To treat this condition with a fistula diet it is recommended that you consume a diet with high proteins and drink lots of fluids. Though plain water is good enough, you can also continue to drink juices, soups and broths throughout the day so that adequate water is absorbed by your body and so that the stools remain soft.
Also cut down on chocolates, tea and coffee because these are diuretics and can cause your body to lose water. When you have fistulas, you can add a little extra fat to your food to make for an ideal fistula diet. A glass of buttermilk, with salt, or a glass of milk with a spoon of clarified butter can usually help soften the stools and allow them to pass without much pain. During this period, also stay away from refined foods and eat lots of fresh vegetables.
If you do not follow a proper diet for fistula and treatment and continue to strain to pass stools, the fistulas may become ulcerated and pass a smelly discharge. They can also turn extremely painful and may be difficult to treat without surgery. A diet for fistula is one of the best ways to deal with the symptoms of fistula. A major part of fistula treatment is dependent on the diet for fistula. If the diet does not work, the doctors usually resort to medicines and other therapies. For severe cases of ulcerated and bleeding fistulas, surgery remains the only treatment for fistula.

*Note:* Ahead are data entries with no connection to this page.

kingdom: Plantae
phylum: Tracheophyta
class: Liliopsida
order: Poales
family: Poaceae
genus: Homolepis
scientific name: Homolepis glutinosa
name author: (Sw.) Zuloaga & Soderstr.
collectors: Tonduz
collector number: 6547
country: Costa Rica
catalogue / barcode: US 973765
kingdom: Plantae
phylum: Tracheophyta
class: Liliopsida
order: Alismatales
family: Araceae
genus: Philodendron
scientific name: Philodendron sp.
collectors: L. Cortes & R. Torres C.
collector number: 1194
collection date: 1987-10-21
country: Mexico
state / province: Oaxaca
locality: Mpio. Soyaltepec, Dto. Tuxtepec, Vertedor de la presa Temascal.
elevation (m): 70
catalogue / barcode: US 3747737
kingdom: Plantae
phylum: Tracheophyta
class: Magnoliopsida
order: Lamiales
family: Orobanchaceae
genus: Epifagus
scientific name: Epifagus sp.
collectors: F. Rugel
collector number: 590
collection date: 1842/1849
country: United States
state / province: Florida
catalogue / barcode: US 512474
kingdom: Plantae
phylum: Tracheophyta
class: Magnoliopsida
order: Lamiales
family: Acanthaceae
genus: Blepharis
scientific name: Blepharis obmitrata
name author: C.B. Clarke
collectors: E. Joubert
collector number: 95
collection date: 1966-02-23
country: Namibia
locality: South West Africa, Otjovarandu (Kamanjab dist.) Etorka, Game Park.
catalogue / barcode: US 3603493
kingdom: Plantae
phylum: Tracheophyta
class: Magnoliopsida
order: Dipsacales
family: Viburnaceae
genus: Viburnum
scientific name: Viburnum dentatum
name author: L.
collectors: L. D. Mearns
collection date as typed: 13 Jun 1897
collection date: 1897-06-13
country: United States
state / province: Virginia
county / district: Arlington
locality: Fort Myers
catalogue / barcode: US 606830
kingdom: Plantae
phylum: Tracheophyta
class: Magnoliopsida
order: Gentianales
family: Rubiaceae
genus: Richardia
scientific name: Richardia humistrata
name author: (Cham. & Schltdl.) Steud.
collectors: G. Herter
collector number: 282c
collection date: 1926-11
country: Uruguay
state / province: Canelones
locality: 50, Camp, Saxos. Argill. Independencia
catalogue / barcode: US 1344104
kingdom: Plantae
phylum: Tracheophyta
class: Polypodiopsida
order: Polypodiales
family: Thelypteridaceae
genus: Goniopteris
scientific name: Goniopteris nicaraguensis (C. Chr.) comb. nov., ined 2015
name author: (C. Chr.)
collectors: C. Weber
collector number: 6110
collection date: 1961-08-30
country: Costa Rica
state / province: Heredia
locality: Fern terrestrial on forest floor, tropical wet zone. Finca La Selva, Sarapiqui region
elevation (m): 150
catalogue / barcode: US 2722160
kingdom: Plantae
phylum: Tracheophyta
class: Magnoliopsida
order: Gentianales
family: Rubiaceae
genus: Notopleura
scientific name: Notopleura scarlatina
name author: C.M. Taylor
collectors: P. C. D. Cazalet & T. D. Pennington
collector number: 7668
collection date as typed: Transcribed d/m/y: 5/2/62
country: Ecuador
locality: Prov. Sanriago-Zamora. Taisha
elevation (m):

Doctors may choose to recommend an enteral diet to the patient. For such a diet, the doctor inserts a tube through the nose or the small intestine of the patient and an entirely liquid diet is passed through this tube. This liquid nutrition, passing through the feeding tube, is usually instrumental in softening the stools. Since absolutely no solid food is given to a patient, the amount of stools that the patient passes becomes very less. The liquid diet is rich in nutrients and is therefore nutritionally adequate for the patient. Upon keeping a patient on this diet for a few days, the fistulas have the time to heal and eventually close.